• Document extract:

**Exemption Exam - Finance**

Show all work __clearly__, if you desire partial credit for incomplete answers. If you need to
make any extra assumptions to answer any of the questions, do so. However, state the
additional assumptions clearly.

__Present Value__

You plan to retire in 30 years, and you anticipate the need for an annual pre-tax retirement
income of $200,000 per year, in today's dollars.

a. Assuming an expected inflation rate of 4% over the next 30 years, what is your annual
retirement income needs in 2027 dollars?

b. Assume your life expectancy from today is 60 years. What is the present value of the
cost of your retirement, under the assumption that the discount rate is 7% for all future
cash flows?

c. Would the answer to (b) be very different if you assumed that you would live forever,
upon retirement?

d. Assume that you may save tax-free in a personal retirement account, and that you will
only be taxed upon the money you withdraw annually upon retirement. You have two
investment choices for the account. You may invest in stocks with an expected return of
12% per year, or you may invest in bonds with an expected return of 7% per year.
Compare how much you will have to contribute to your retirement account each year for
the next 30 years to meet your income goal, under the two investment policies. Assume
inflation will be 4% indefinitely.

e. Is there a simple mathematical expression that approximates the relationship between
savings each year for the next 30 years, and the future annual retirement income required?

__Asset Allocation__

Suppose you have two stocks in your portfolio, Max and Min. The expected return of Max
iis 10% and the expected return of Min is 7%. The standard deviation of Max is 30% and
the standard deviation of Min is 20%. The correlation between the two securities is .3.
Suppose the riskless asset has an expected return of 5%.

a. What is the mean and the standard deviation of a portfolio composed of 50% Max and
50% Min?

b. Which has the highest Sharpe ratio, Max, Min or the 50/50 portfolio?

c. Suppose the correlation between Max and Min was -1. Could you identify an arbitrage
opportunity, and if so, what credit conditions would allow the investor to exploit this
opportunity? No need to calculate exact portfolio weights for the opportunity. Simply
explain the positions required.

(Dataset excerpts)
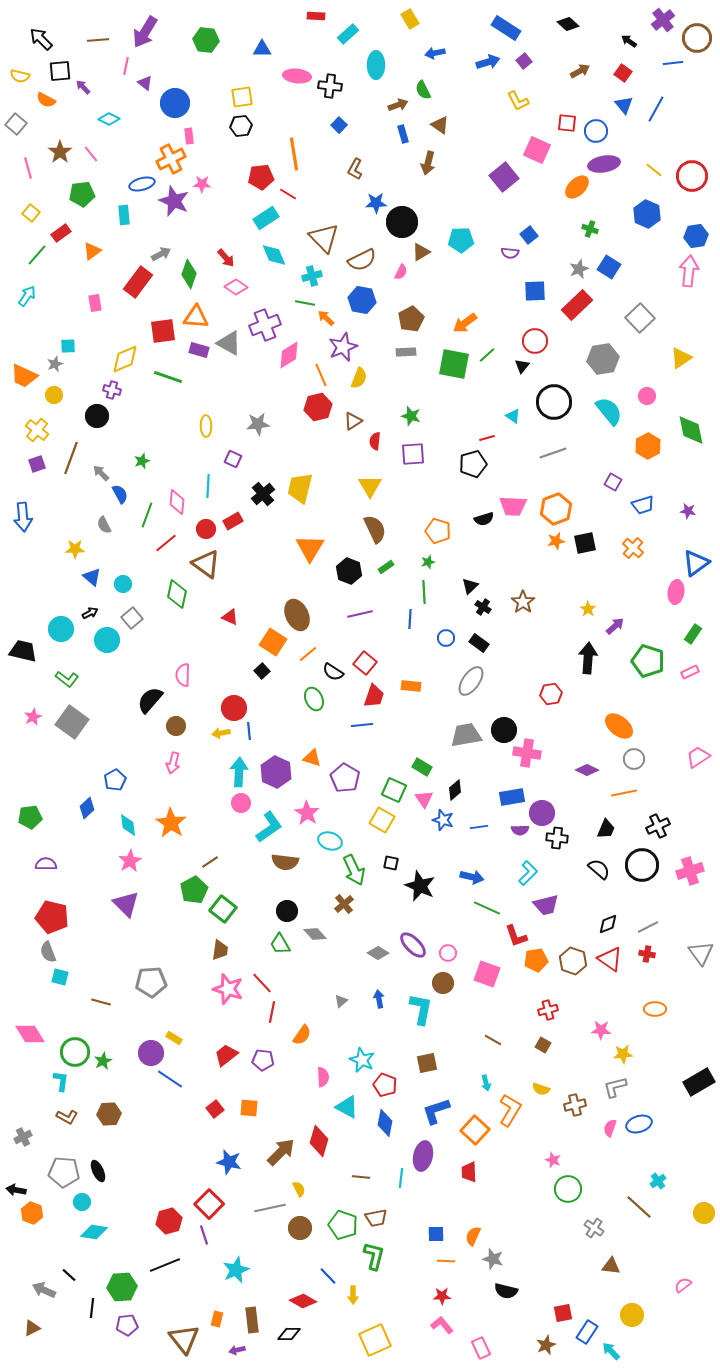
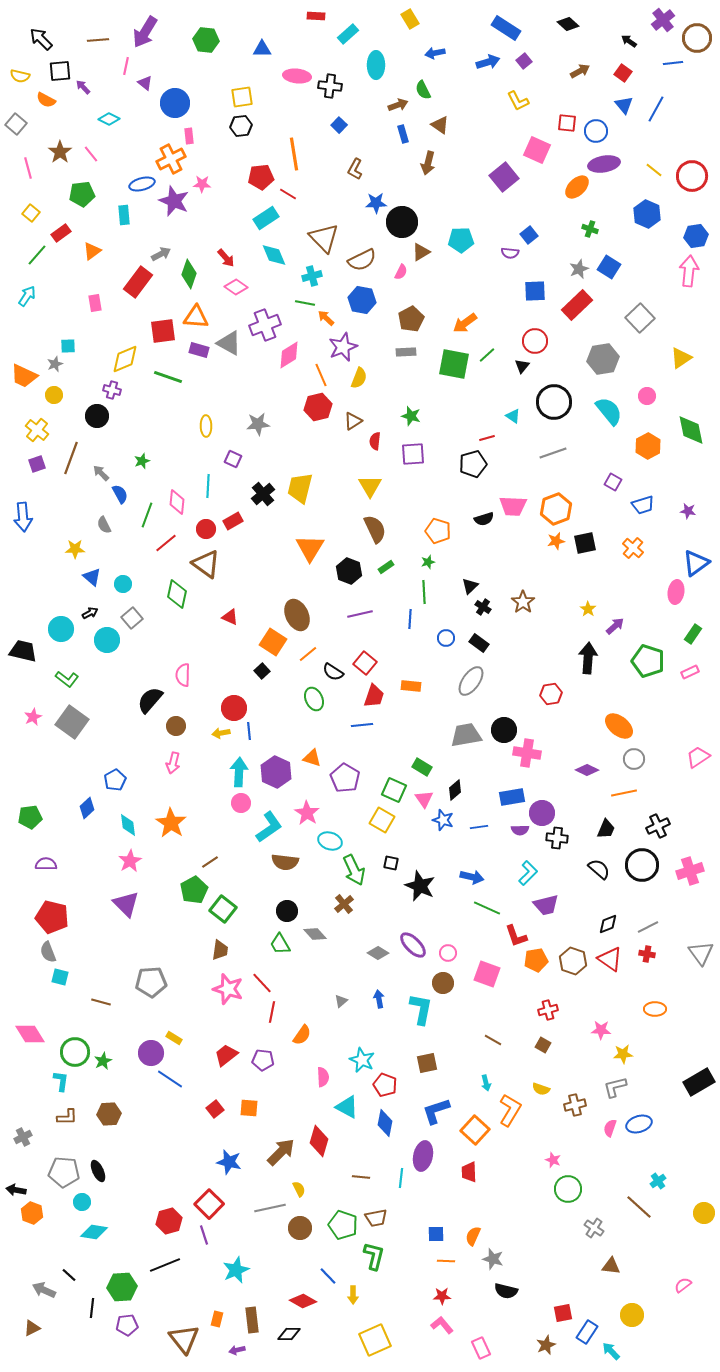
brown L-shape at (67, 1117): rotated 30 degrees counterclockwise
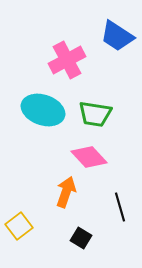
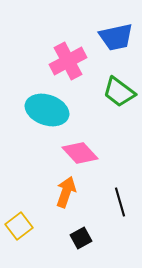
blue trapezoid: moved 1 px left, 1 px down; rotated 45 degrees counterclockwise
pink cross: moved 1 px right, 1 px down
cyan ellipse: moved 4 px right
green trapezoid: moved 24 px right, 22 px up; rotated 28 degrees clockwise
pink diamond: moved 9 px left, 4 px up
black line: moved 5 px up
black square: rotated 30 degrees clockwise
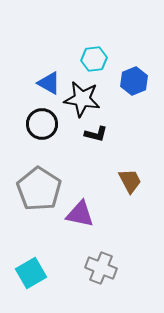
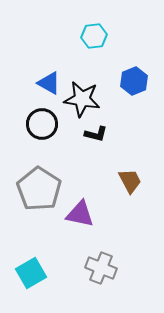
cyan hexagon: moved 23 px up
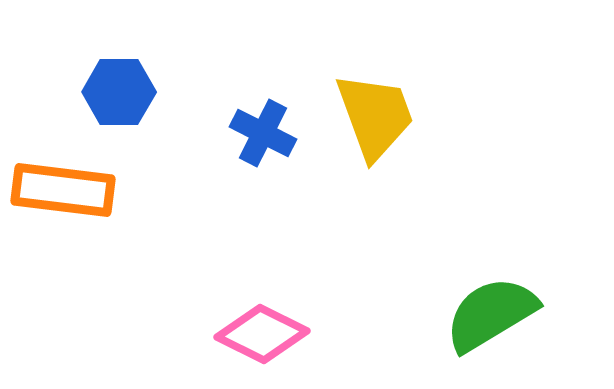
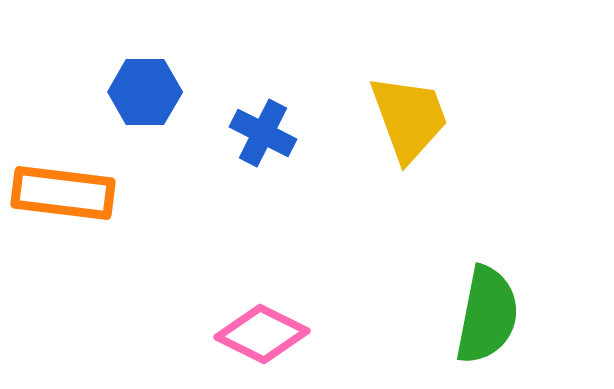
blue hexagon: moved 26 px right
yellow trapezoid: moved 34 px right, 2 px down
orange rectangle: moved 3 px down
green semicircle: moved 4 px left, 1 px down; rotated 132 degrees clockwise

• What is being asked:
Revise the finance exam passage starting at "e. Is there" and ending at "retirement income required?", putting "contributions" in place of "savings". This data has no connection to the finance exam.

• Correct output:
e. Is there a simple mathematical expression that approximates the relationship between
contributions each year for the next 30 years, and the future annual retirement income required?